[Provided data]
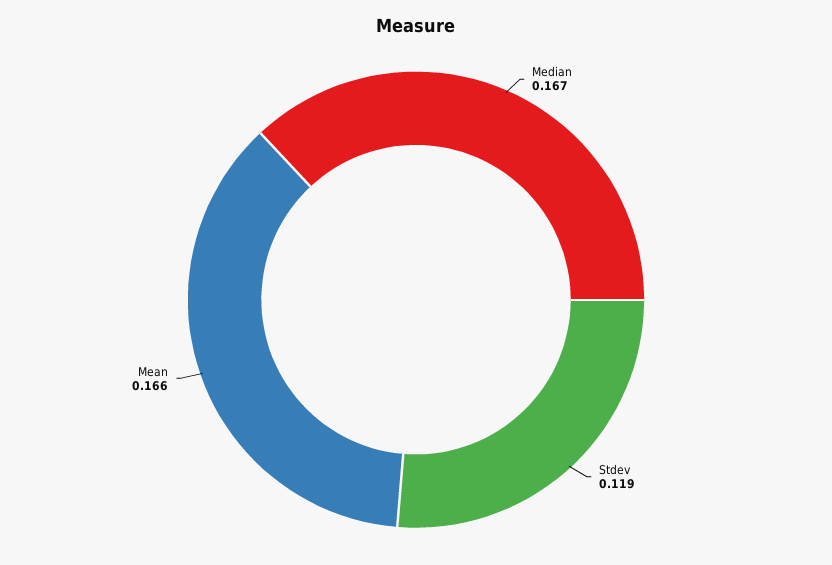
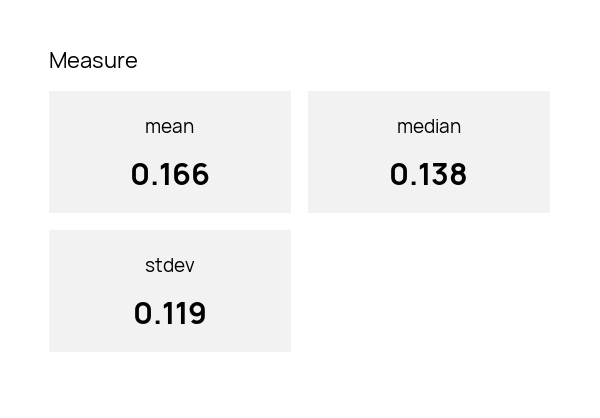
  {
-   "Median": 0.167,
+   "Median": 0.138,
    "Stdev": 0.119,
    "Mean": 0.166
  }

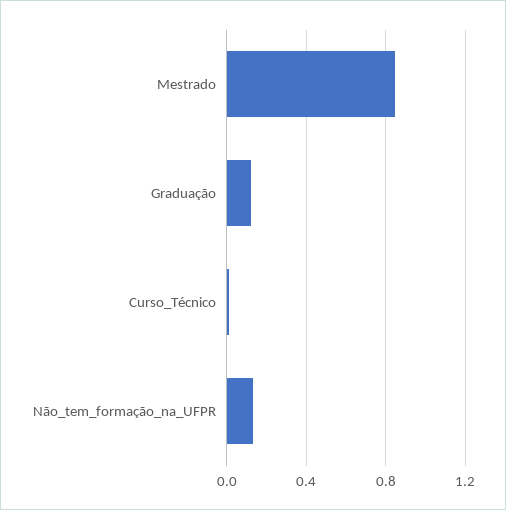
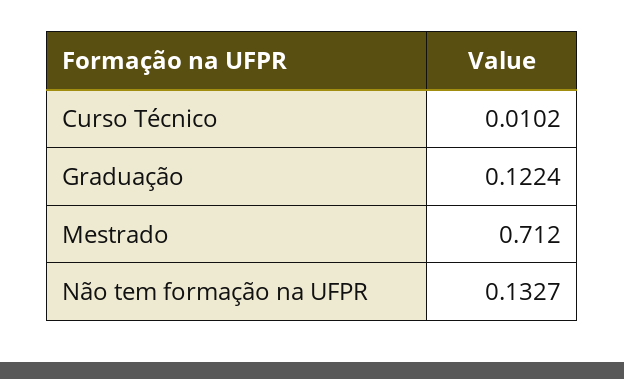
  {
-   "Mestrado": 0.85,
+   "Mestrado": 0.712,
    "Graduação": 0.1224,
    "Curso_Técnico": 0.0102,
    "Não_tem_formação_na_UFPR": 0.1327
  }

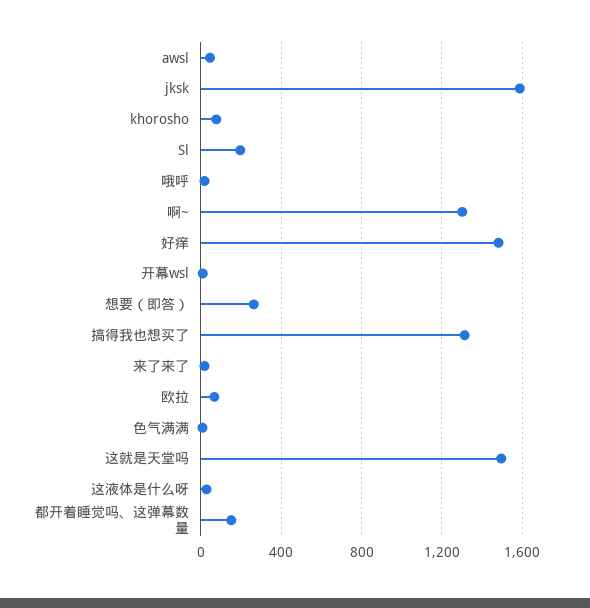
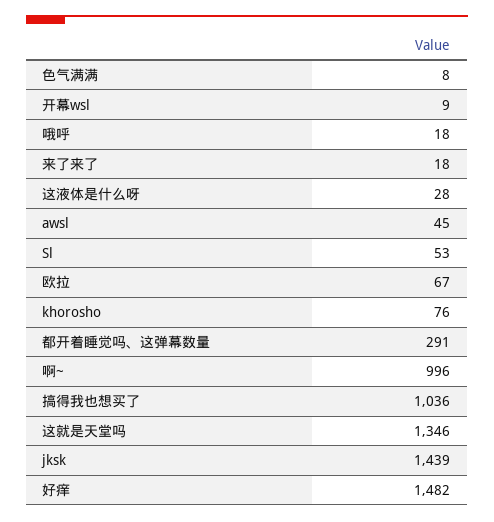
  {
    "awsl": 45,
-   "jksk": 1600,
+   "jksk": 1439,
    "khorosho": 76,
-   "Sl": 200,
+   "Sl": 53,
    "哦呼": 18,
-   "啊~": 1300,
+   "啊~": 996,
    "好痒": 1482,
    "开幕wsl": 9,
-   "想要（即答）": 250,
-   "搞得我也想买了": 1300,
+   "搞得我也想买了": 1036,
    "来了来了": 18,
    "欧拉": 67,
    "色气满满": 8,
-   "这就是天堂吗": 1500,
+   "这就是天堂吗": 1346,
    "这液体是什么呀": 28,
-   "都开着睡觉吗、这弹幕数量": 150
+   "都开着睡觉吗、这弹幕数量": 291
  }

[About this task]
Retype the data word for word, please, and keep the images out.

[Written reply]
  {
-   "Median": 0.167,
+   "Median": 0.138,
    "Stdev": 0.119,
    "Mean": 0.166
  }

  {
-   "Mestrado": 0.85,
+   "Mestrado": 0.712,
    "Graduação": 0.1224,
    "Curso_Técnico": 0.0102,
    "Não_tem_formação_na_UFPR": 0.1327
  }

  {
    "awsl": 45,
-   "jksk": 1600,
+   "jksk": 1439,
    "khorosho": 76,
-   "Sl": 200,
+   "Sl": 53,
    "哦呼": 18,
-   "啊~": 1300,
+   "啊~": 996,
    "好痒": 1482,
    "开幕wsl": 9,
-   "想要（即答）": 250,
-   "搞得我也想买了": 1300,
+   "搞得我也想买了": 1036,
    "来了来了": 18,
    "欧拉": 67,
    "色气满满": 8,
-   "这就是天堂吗": 1500,
+   "这就是天堂吗": 1346,
    "这液体是什么呀": 28,
-   "都开着睡觉吗、这弹幕数量": 150
+   "都开着睡觉吗、这弹幕数量": 291
  }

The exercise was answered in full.